1. N-gram Language Model (ngram.py)
An implementation of n-gram language models for text generation.
- Features:
- Tokenization of text into words
- Building n-gram models of arbitrary length
- Text generation from the model using seed phrases
- Random seed selection option
2. TF-IDF Implementation (tfidf.py)
A Term Frequency-Inverse Document Frequency (TF-IDF) implementation for document analysis.
- Features:
- Text tokenization
- Term Frequency (TF) calculation
- Inverse Document Frequency (IDF) calculation
- TF-IDF scoring for terms across multiple documents
This project uses a Python virtual environment in the .nlp
directory.

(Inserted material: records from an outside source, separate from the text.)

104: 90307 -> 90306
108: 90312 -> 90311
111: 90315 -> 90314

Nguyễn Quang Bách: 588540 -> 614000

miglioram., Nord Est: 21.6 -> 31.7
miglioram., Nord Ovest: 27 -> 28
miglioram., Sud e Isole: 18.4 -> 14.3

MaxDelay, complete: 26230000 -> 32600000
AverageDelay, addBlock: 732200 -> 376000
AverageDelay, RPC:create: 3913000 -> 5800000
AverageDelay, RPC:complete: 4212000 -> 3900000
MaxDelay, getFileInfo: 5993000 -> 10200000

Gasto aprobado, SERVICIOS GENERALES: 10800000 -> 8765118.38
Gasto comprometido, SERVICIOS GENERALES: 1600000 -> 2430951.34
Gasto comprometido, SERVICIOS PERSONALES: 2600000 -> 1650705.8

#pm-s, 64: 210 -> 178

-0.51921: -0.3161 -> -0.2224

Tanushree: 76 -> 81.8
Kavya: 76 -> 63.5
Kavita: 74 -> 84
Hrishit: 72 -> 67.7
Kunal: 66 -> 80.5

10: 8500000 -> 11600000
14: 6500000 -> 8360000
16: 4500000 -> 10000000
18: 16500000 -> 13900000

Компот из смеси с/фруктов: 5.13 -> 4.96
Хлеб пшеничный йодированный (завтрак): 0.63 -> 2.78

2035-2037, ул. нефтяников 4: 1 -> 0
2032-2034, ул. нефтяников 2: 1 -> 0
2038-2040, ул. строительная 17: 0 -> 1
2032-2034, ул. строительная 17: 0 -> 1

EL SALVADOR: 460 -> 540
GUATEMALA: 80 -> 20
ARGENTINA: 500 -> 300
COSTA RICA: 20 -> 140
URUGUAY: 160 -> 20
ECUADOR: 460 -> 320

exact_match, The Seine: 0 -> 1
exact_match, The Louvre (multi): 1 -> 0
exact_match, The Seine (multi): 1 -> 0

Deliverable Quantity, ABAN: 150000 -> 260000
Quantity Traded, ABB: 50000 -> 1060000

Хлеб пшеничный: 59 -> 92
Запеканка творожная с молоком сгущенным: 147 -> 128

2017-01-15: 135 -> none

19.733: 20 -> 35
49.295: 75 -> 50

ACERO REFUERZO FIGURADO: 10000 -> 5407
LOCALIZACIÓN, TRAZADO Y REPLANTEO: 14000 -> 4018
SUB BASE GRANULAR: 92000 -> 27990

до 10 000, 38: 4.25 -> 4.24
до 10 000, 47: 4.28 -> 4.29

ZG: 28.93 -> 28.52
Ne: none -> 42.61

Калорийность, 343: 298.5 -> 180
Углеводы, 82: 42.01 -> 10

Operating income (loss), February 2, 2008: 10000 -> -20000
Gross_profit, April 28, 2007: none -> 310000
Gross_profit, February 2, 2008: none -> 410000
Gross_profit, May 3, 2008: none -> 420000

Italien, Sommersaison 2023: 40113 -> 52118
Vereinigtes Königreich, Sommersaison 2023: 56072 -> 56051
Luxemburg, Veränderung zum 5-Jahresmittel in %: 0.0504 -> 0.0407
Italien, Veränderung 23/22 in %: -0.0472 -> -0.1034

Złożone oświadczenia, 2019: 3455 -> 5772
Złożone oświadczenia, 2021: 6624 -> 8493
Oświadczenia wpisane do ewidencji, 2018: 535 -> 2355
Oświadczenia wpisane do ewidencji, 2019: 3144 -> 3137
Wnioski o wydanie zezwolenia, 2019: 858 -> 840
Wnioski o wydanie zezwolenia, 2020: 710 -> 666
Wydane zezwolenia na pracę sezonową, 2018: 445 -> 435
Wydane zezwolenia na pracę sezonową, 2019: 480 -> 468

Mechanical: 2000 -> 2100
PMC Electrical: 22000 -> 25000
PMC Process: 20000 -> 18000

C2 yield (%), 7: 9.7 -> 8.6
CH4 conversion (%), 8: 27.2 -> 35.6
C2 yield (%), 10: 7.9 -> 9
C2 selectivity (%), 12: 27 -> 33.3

To activate the environment:
# On macOS/Linux
source .nlp/bin/activate
# On Windows
.\.nlp\bin\activate.bat
Future additions to this repository may include:
- Text classification algorithms
- Named Entity Recognition (NER)
- Sentiment analysis
- Word embeddings
- Topic modeling
- Machine translation concepts
- Text summarization techniques
from ngram import tokenize, build_ngram_model, generate_text
# Sample text
text = "Natural language processing is a subfield of linguistics, computer science, and artificial intelligence."
# Tokenize the text
tokens = tokenize(text)
# Build a bi-gram model
n = 2
model = build_ngram_model(tokens, n)
# Generate text using the model
seed = ("natural", "language")
generated_text = generate_text(model, n, seed, length=10)
print(generated_text)
from tfidf import tokenize, calculate_tf, calculate_idf, calculate_tfidf
# Sample documents
documents = [
"This is a sample document about NLP.",
"NLP is used for text analysis.",
"Document classification is an application of NLP."
]
# Tokenize documents
tokenized_docs = [tokenize(doc) for doc in documents]
# Calculate IDF
idf = calculate_idf(tokenized_docs)
# Calculate TF-IDF for the first document
tf = calculate_tf(tokenized_docs[0])
tfidf = calculate_tfidf(tf, idf)
print(tfidf)